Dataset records
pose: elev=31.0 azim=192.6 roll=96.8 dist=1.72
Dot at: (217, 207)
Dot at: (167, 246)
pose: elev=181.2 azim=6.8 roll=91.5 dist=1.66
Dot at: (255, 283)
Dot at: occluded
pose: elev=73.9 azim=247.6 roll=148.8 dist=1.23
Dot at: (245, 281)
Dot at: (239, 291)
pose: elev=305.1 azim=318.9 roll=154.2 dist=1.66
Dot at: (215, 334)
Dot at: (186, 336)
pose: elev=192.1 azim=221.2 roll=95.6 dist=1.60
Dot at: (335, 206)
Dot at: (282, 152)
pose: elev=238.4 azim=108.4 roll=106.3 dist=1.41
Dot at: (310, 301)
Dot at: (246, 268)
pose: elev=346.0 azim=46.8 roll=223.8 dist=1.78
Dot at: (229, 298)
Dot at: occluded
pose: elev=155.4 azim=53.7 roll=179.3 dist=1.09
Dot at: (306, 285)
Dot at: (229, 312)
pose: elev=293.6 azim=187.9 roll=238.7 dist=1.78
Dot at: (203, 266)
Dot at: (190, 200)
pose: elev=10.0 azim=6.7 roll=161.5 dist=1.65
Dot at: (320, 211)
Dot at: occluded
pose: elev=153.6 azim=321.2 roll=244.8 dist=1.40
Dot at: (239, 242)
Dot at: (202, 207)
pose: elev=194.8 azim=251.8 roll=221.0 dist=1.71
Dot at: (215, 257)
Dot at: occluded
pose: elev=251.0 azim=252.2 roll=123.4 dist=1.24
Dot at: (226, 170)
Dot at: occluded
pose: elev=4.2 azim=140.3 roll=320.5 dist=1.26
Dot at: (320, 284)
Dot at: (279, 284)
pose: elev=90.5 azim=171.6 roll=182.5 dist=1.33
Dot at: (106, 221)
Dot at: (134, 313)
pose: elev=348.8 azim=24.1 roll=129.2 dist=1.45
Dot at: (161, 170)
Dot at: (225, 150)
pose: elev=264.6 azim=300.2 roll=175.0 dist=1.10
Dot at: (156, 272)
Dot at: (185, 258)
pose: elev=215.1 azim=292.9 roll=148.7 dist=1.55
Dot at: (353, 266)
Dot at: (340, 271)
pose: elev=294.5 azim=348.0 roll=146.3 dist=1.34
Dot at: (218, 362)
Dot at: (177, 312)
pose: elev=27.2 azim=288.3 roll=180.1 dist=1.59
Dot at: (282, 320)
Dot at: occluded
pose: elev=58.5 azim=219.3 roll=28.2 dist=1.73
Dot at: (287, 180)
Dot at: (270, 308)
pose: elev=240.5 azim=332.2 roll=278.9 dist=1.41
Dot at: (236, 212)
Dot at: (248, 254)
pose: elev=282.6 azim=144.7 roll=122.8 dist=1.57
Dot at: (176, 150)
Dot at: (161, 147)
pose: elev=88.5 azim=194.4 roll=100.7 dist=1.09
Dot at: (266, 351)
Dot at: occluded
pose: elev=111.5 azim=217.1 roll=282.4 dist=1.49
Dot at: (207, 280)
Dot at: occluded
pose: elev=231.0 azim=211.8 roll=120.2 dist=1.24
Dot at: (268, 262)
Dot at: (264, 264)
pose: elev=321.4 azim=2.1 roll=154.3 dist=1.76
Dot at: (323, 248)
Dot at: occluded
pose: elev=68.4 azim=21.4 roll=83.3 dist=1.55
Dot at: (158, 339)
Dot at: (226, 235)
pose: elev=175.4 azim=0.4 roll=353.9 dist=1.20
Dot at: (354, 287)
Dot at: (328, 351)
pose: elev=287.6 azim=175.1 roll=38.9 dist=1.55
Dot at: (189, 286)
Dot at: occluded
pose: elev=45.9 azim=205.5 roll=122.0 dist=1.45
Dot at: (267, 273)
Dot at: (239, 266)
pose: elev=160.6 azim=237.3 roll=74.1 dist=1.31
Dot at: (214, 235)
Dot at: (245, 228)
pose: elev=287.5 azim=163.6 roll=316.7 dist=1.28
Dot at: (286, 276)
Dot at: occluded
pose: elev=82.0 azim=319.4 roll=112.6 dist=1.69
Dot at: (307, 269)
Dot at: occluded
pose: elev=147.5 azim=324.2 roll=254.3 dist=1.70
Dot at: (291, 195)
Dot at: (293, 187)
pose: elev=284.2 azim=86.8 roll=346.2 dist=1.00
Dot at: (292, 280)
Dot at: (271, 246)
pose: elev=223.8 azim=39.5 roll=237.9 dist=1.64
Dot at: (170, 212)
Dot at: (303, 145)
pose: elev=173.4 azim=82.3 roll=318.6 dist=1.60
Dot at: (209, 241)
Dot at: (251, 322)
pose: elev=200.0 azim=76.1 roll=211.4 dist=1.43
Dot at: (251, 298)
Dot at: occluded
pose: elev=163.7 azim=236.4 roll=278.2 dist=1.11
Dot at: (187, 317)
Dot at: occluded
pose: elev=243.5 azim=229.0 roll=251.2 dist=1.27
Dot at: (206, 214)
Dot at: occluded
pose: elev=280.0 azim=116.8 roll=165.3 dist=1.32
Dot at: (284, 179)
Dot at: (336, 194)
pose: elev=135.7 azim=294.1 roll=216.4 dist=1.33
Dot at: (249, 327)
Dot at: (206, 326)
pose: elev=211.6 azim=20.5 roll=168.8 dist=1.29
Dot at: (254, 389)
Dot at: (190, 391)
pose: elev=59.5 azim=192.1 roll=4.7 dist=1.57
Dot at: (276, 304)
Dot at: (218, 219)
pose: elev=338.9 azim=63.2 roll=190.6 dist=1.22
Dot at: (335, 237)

## WORK INSTRUCTIONS:
Copy out the material word for word, from the line that contains "pose: elev=192.1 azim=221.2" through the line that contains "Dot at: (279, 284)", including both of those lines.

## RESPONSE:
pose: elev=192.1 azim=221.2 roll=95.6 dist=1.60
Dot at: (335, 206)
Dot at: (282, 152)
pose: elev=238.4 azim=108.4 roll=106.3 dist=1.41
Dot at: (310, 301)
Dot at: (246, 268)
pose: elev=346.0 azim=46.8 roll=223.8 dist=1.78
Dot at: (229, 298)
Dot at: occluded
pose: elev=155.4 azim=53.7 roll=179.3 dist=1.09
Dot at: (306, 285)
Dot at: (229, 312)
pose: elev=293.6 azim=187.9 roll=238.7 dist=1.78
Dot at: (203, 266)
Dot at: (190, 200)
pose: elev=10.0 azim=6.7 roll=161.5 dist=1.65
Dot at: (320, 211)
Dot at: occluded
pose: elev=153.6 azim=321.2 roll=244.8 dist=1.40
Dot at: (239, 242)
Dot at: (202, 207)
pose: elev=194.8 azim=251.8 roll=221.0 dist=1.71
Dot at: (215, 257)
Dot at: occluded
pose: elev=251.0 azim=252.2 roll=123.4 dist=1.24
Dot at: (226, 170)
Dot at: occluded
pose: elev=4.2 azim=140.3 roll=320.5 dist=1.26
Dot at: (320, 284)
Dot at: (279, 284)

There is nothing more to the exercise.